It’s 3:24 am and I’ve been awake for almost two hours. My usual bedtime is around 10:30 but I’d watched TV longer than I planned. Around 11:15 pm just as I was ready to hit the sack a group of people started having a very loud party in a rental van just outside my apartment.
They couldn’t hear me yelling at them to shut up, so I actually had to turn a fire hose on the van so they’d notice me. It’s ok, no-one got wet! They apologised and said they’d move on. I hopped into bed a little wired from the encounter, but I drifted off pretty quick.
Bang on one o’clock I woke. No big deal I thought, this sometimes happens. I did a quick bladder check. No, didn’t need to get up and figured I’d fall asleep again quickly.
About 5 minutes later, the first wave of anxiety swept over me, immediately followed by the negative thought spiral.
In summary, it goes something like this – I’m a failure… nobody likes me… I’ll never fix my problems… I’m no good at anything… such and such a body did me wrong…. etc… etc… etc…
Why the hell does it have to happen in the middle of the night? Anxiety in daylight hours can be bad, but never as bad as when I should be sleeping. Every negative thing is amplified and seems insurmountable.
The middle of the night is when I feel the most alone. Sure I’m married and I have friends but at this moment, everyone else is, I assume, asleep.

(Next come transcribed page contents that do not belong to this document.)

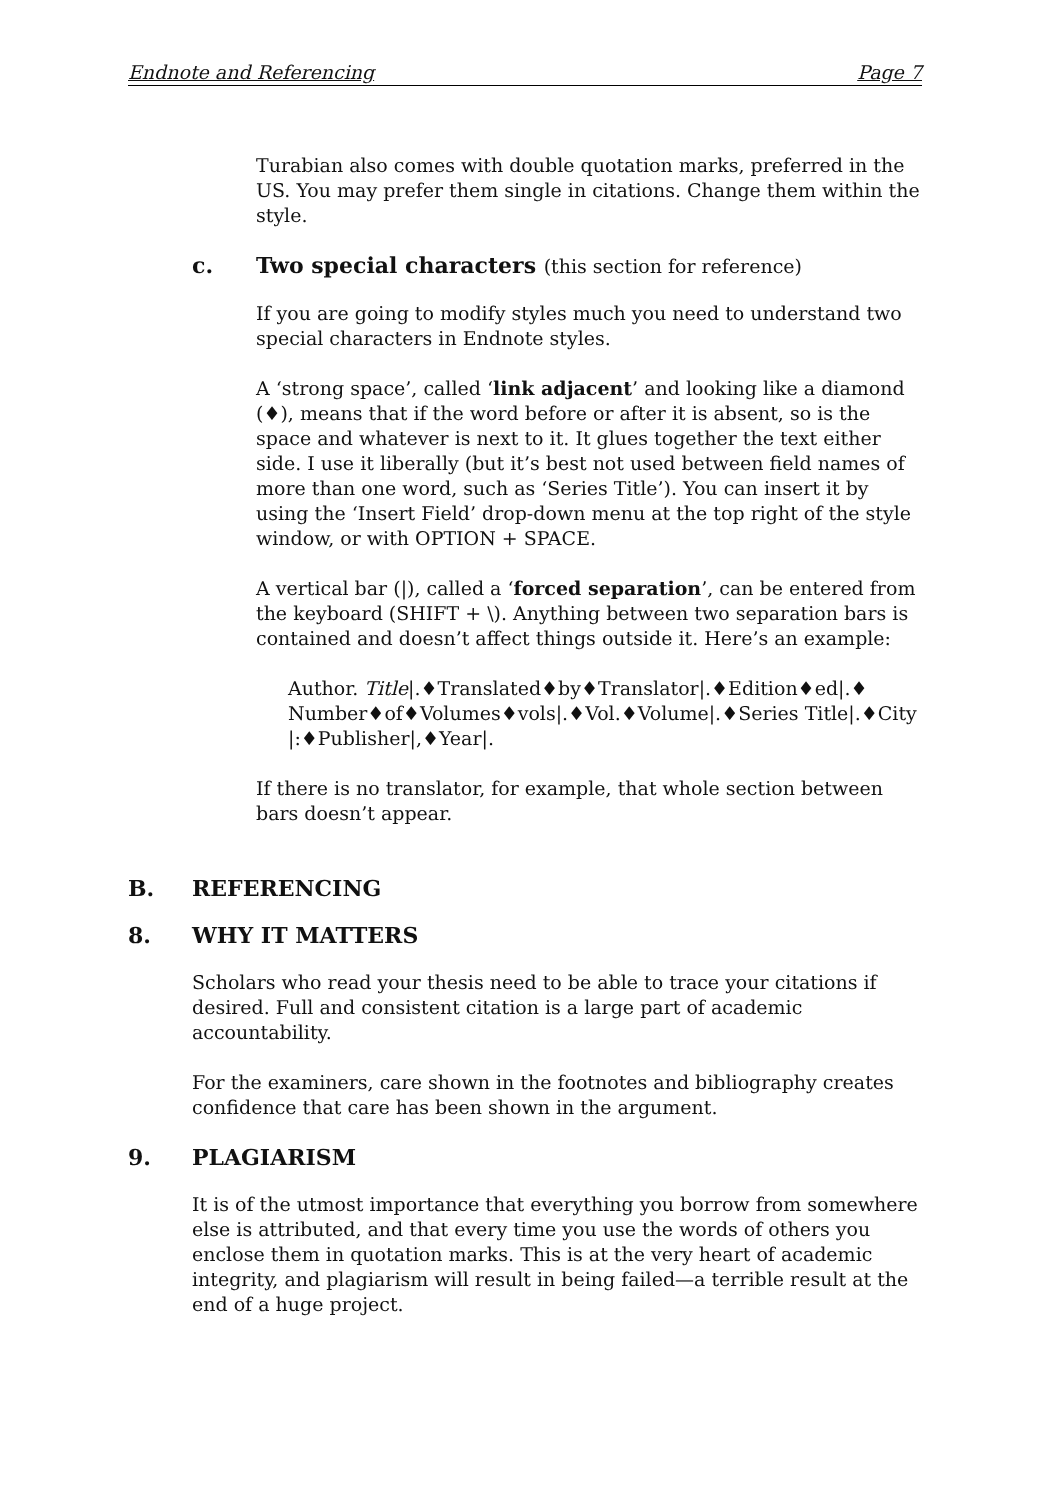Endnote and Referencing Page 7
Turabian also comes with double quotation marks, preferred in the US. You may prefer them single in citations. Change them within the style.
c. Two special characters (this section for reference)
If you are going to modify styles much you need to understand two special characters in Endnote styles.
A ‘strong space’, called ‘link adjacent’ and looking like a diamond (♦), means that if the word before or after it is absent, so is the space and whatever is next to it. It glues together the text either side. I use it liberally (but it’s best not used between field names of more than one word, such as ‘Series Title’). You can insert it by using the ‘Insert Field’ drop-down menu at the top right of the style window, or with OPTION + SPACE.
A vertical bar (|), called a ‘forced separation’, can be entered from the keyboard (SHIFT + \). Anything between two separation bars is contained and doesn’t affect things outside it. Here’s an example:
Author. Title|.♦Translated♦by♦Translator|.♦Edition♦ed|.♦ Number♦of♦Volumes♦vols|.♦Vol.♦Volume|.♦Series Title|.♦City |:♦Publisher|,♦Year|.
If there is no translator, for example, that whole section between bars doesn’t appear.
B. REFERENCING
8. WHY IT MATTERS
Scholars who read your thesis need to be able to trace your citations if desired. Full and consistent citation is a large part of academic accountability.
For the examiners, care shown in the footnotes and bibliography creates confidence that care has been shown in the argument.
9. PLAGIARISM
It is of the utmost importance that everything you borrow from somewhere else is attributed, and that every time you use the words of others you enclose them in quotation marks. This is at the very heart of academic integrity, and plagiarism will result in being failed—a terrible result at the end of a huge project.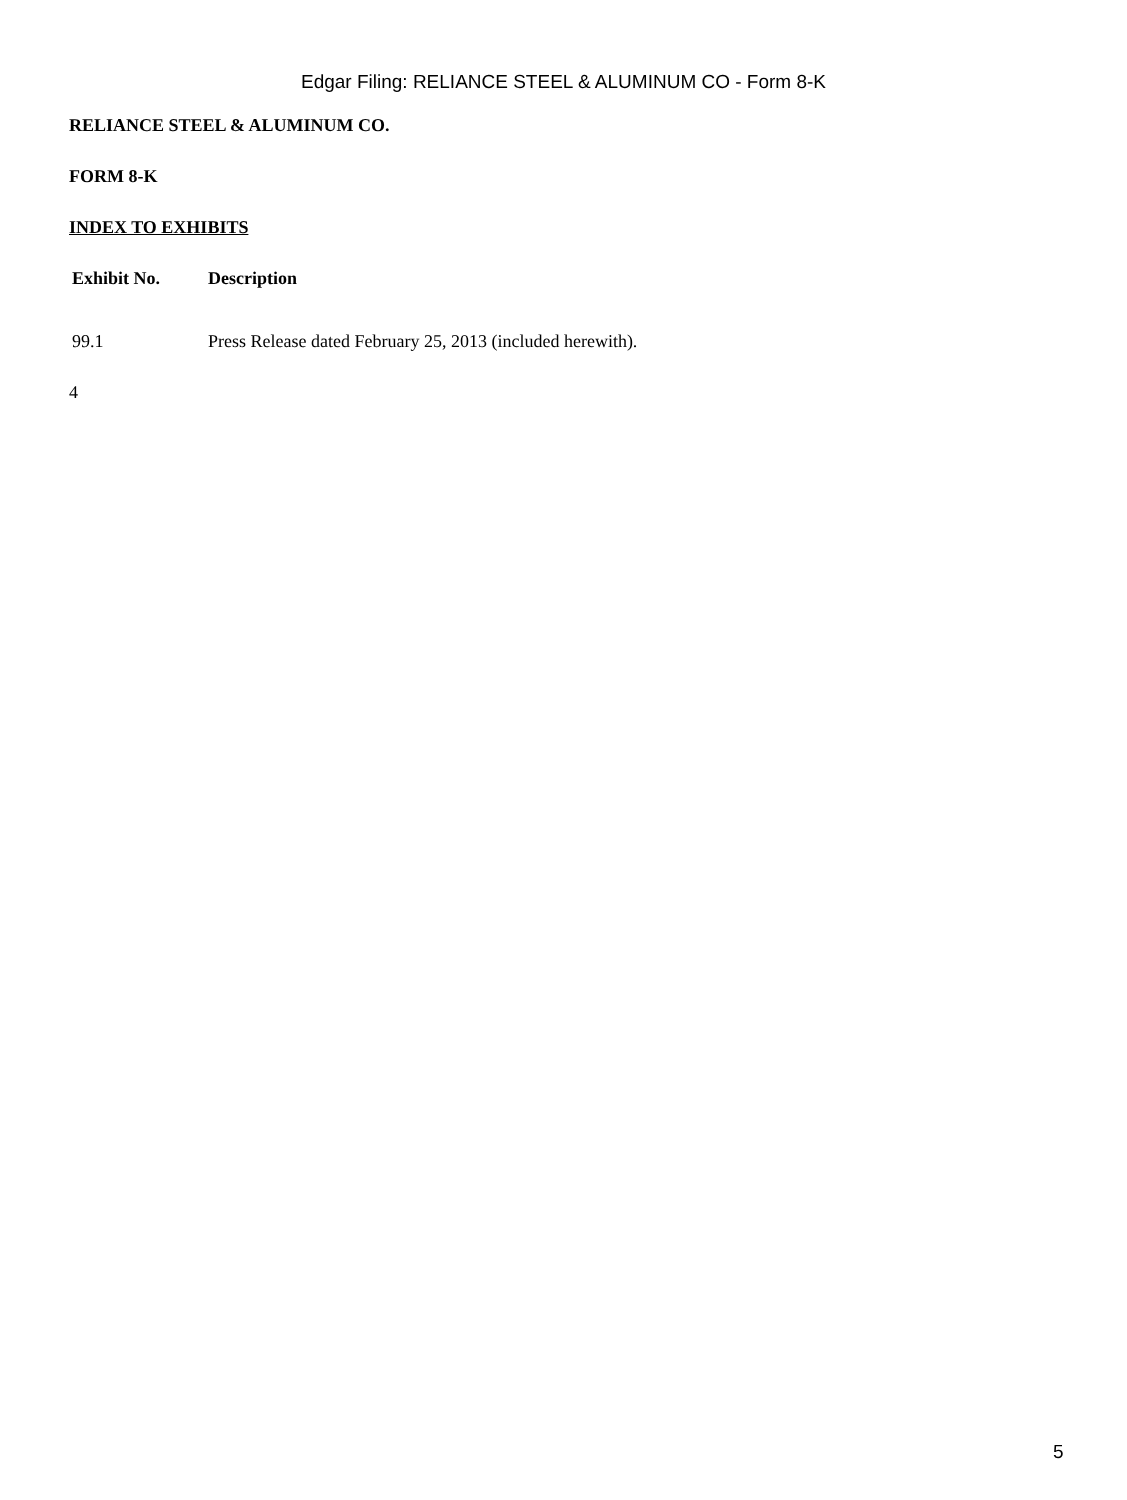Edgar Filing: RELIANCE STEEL & ALUMINUM CO - Form 8-K
RELIANCE STEEL & ALUMINUM CO.
FORM 8-K
INDEX TO EXHIBITS
| Exhibit No. | Description |
| --- | --- |
| 99.1 | Press Release dated February 25, 2013 (included herewith). |
4
5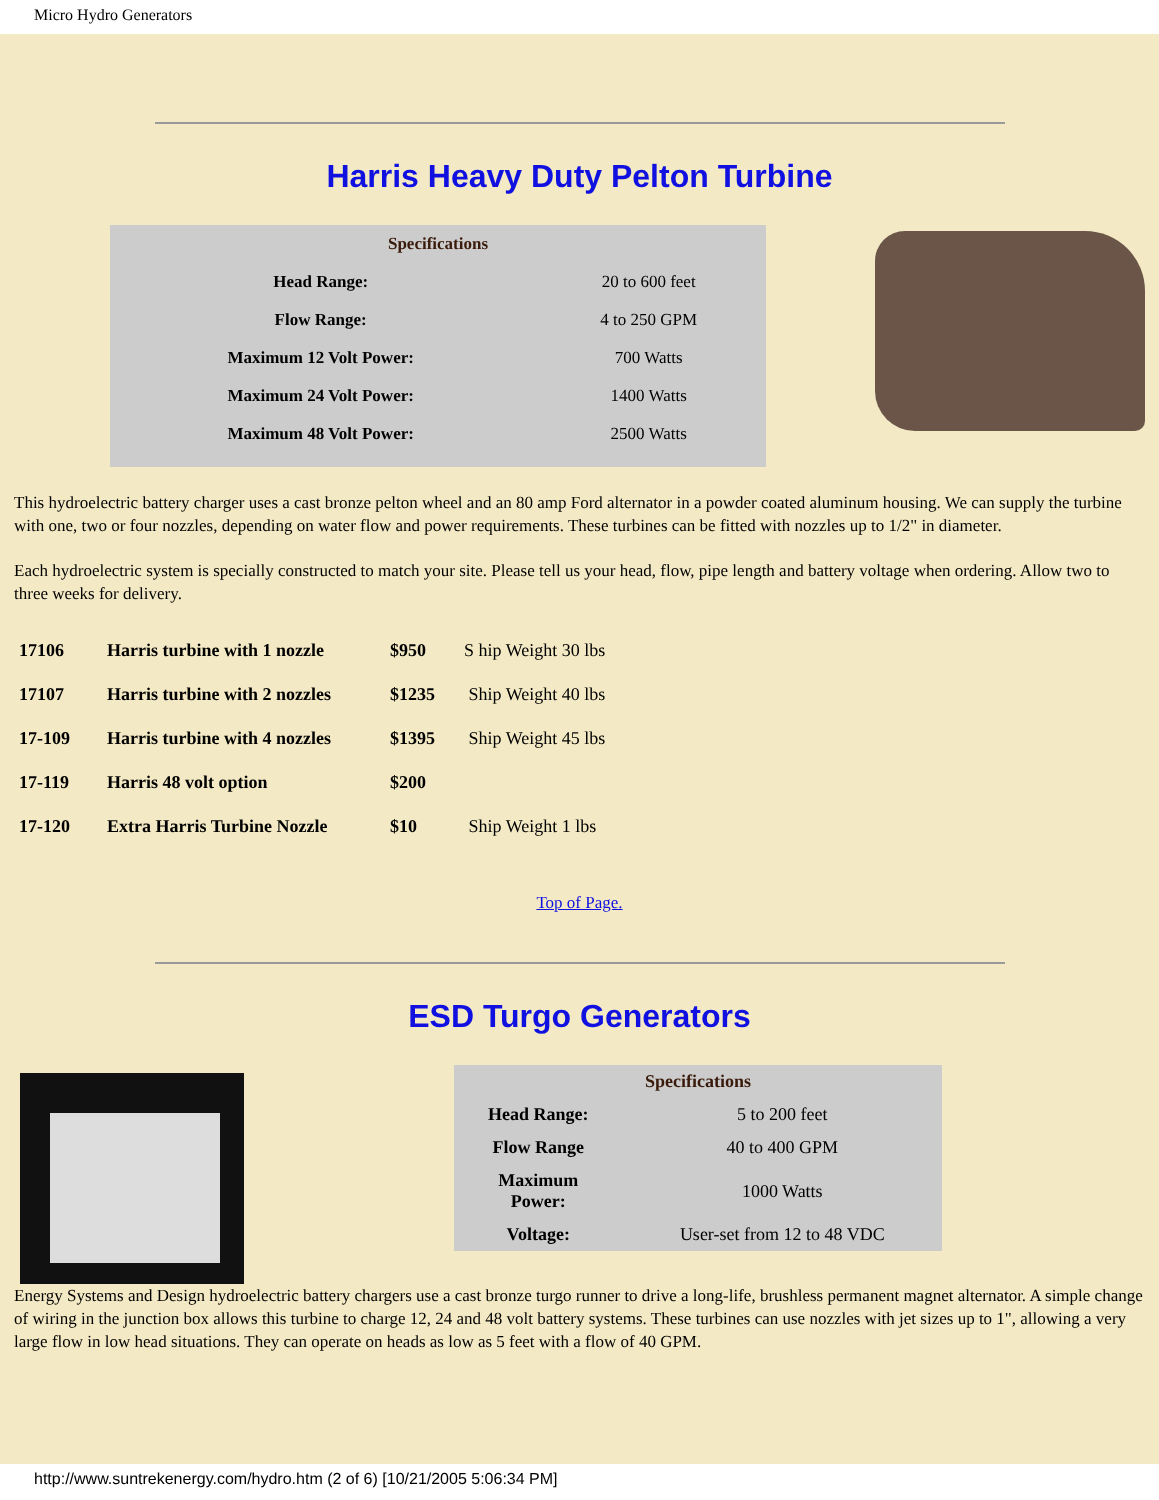Micro Hydro Generators
Harris Heavy Duty Pelton Turbine
| Specifications | |
| --- | --- |
| Head Range: | 20 to 600 feet |
| Flow Range: | 4 to 250 GPM |
| Maximum 12 Volt Power: | 700 Watts |
| Maximum 24 Volt Power: | 1400 Watts |
| Maximum 48 Volt Power: | 2500 Watts |
This hydroelectric battery charger uses a cast bronze pelton wheel and an 80 amp Ford alternator in a powder coated aluminum housing. We can supply the turbine with one, two or four nozzles, depending on water flow and power requirements. These turbines can be fitted with nozzles up to 1/2" in diameter.
Each hydroelectric system is specially constructed to match your site. Please tell us your head, flow, pipe length and battery voltage when ordering. Allow two to three weeks for delivery.
| 17106 | Harris turbine with 1 nozzle | $950 | S hip Weight 30 lbs |
| 17107 | Harris turbine with 2 nozzles | $1235 | Ship Weight 40 lbs |
| 17-109 | Harris turbine with 4 nozzles | $1395 | Ship Weight 45 lbs |
| 17-119 | Harris 48 volt option | $200 | |
| 17-120 | Extra Harris Turbine Nozzle | $10 | Ship Weight 1 lbs |
Top of Page.
ESD Turgo Generators
| Specifications | |
| --- | --- |
| Head Range: | 5 to 200 feet |
| Flow Range | 40 to 400 GPM |
| Maximum Power: | 1000 Watts |
| Voltage: | User-set from 12 to 48 VDC |
Energy Systems and Design hydroelectric battery chargers use a cast bronze turgo runner to drive a long-life, brushless permanent magnet alternator. A simple change of wiring in the junction box allows this turbine to charge 12, 24 and 48 volt battery systems. These turbines can use nozzles with jet sizes up to 1", allowing a very large flow in low head situations. They can operate on heads as low as 5 feet with a flow of 40 GPM.
http://www.suntrekenergy.com/hydro.htm (2 of 6) [10/21/2005 5:06:34 PM]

I can’t possibly wake my husband or text a friend at this hour. That would be rude. No matter how awful I feel, it’s just wrong to burden someone else with sleeplessness and anxiety.
Isn’t it?
There are people I know in the UK and it’s daytime there. But that seems selfish. Weird huh… I’m suffering, but I don’t want to burden people I know care for me. Part of that is because I feel embarrassed. I’m an adult. I should be able to cope.
Shouldn’t I?
I read recently that anxiety in the night is probably due to our evolutionary past. We are basically hairless apes with no claws, tusks or sharp teeth to defend ourselves. When we first came down from the trees, that made us vulnerable, especially at night when our relatively poor night vision made us easy prey for large carnivorous hunters. Anxiety in the night was a survival mechanism – it kept us safe from very real dangers.
Nowadays, a middle-class person like me living in New Zealand is pretty safe. There are no snakes or lions out to get me. I just need to flick a switch to banish the dark. Yet an instinctive fear is still there and it is searching for something, anything to cling to. Tonight, it found the perfect prey – my own limitless insecurity.
Around 1:45 am I started reading a book but my eyes got blurry and I just kept re-reading the same page. Half an hour later, I got out my iPad and started watching something on Netflix. I know they say it’s the wrong thing to do, but I needed the distraction. An hour later, I tried unsuccessfully to get some sleep.
It’s 3:49 am now and I’m feeling sleepy. Writing this has been cathartic, and I’m feeling better. I’m also feeling hungry. Oh, God… now my sleep-deprived brain has to make a decision. Do I get up and eat? Or do I turn off the light and try to sleep?
If I get up and go to the kitchen I’ll be wide awake, besides my desperate need to sleep is winning. So, I turn off the light – it’s 4:30 am.
Suddenly I’m fighting with someone dressed in black and I drop my iPhone and both sides are badly cracked – I’m really pissed off.
I open my eyes and check my phone. It isn’t cracked. It’s 5 am and I’ve just slept and dreamt for half an hour.
Sigh.
At least my phone isn’t damaged.
For the next three and a half hours, I drift between wakefulness and sleep till 8:15 am when my husband comes in with a tray of breakfast. He’s a little puzzled because I’m normally out of bed by 6am.
I’m groggy and drained, but it’s daylight, and, for now, I don’t feel like a failure.